After you understand the does and where they are moving, you want to figure out where the bucks are bedding and traveling throughout the day.  Look for rubs and scrapes in creek bottoms, funnels, pinch points, ridge tops, swamp edges, or any terrain edge. Although it might be tempting, hunting directly over rubs and scrapes is often a waste of time, as this sign is mostly made at night.  If there is buck sign between two well-known doe bedding areas, try setting up in an area between them with the wind blowing away from the bedding areas and the suspected travel direction of the buck. Hunting these spots from dawn to dusk will be the most effective, as getting down during the day may spook the does if you are close to where they are bedding.  If you are seeing less activity and the area seems devoid of does or bucks, move. Do not hesitate to move to other areas that contain likely bedding cover and a hot food source, as the does will most likely be here.  If you find any fresh tracks or droppings, examine the direction they are headed and try to find a likely travel corridor or food source to focus your hunting efforts around.
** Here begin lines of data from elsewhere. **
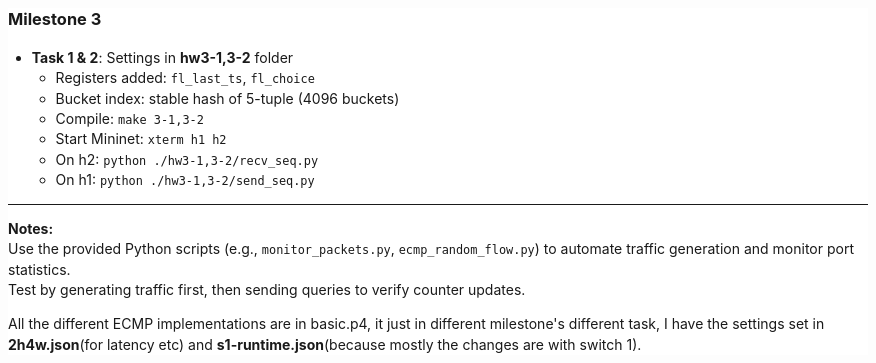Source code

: ### Milestone 3

- **Task 1 & 2**: Settings in **hw3-1,3-2** folder  
   - Registers added: `fl_last_ts`, `fl_choice`
   - Bucket index: stable hash of 5-tuple (4096 buckets)
   - Compile: `make 3-1,3-2`
   - Start Mininet: `xterm h1 h2`
   - On h2: `python ./hw3-1,3-2/recv_seq.py`
   - On h1: `python ./hw3-1,3-2/send_seq.py`

---

**Notes:**  
Use the provided Python scripts (e.g., `monitor_packets.py`, `ecmp_random_flow.py`) to automate traffic generation and monitor port statistics.  
Test by generating traffic first, then sending queries to verify counter updates.

All the different ECMP implementations are in basic.p4, it just in different milestone's different task, I have the settings set in **2h4w.json**(for latency etc) and **s1-runtime.json**(because mostly the changes are with switch 1).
A fresh track in an area between two known doe bedding areas. The deeply splayed hoof indicates that this is most likely a buck track.

The Right Rut Attitude

The rut is a time of the season that will test your patience, your will power, and your attitude. Staying positive through the hardships faced during this phase is difficult at times, but will prove to be the deciding factor of success for the hardy and dedicated bowhunter. The ability to adapt to changing situations such as bucks increasing testosterone or the dynamic changing of the habitat is a skill that will set you apart and make your rut hunting experience great every season.  Try to avoid getting caught up in all of the advanced rut hunting tactics, at least until you understand the basics of the whitetail rut. Mature buck hunting during the rut is more doe hunting than it is anything else, and knowing the current food sources and bedding areas of the does is the most critical factor in regards to rut hunting activity and success. Focusing on the small details in every situation in the whitetail woods will make you a more successful hunter, but do not forget to always consider the bigger picture.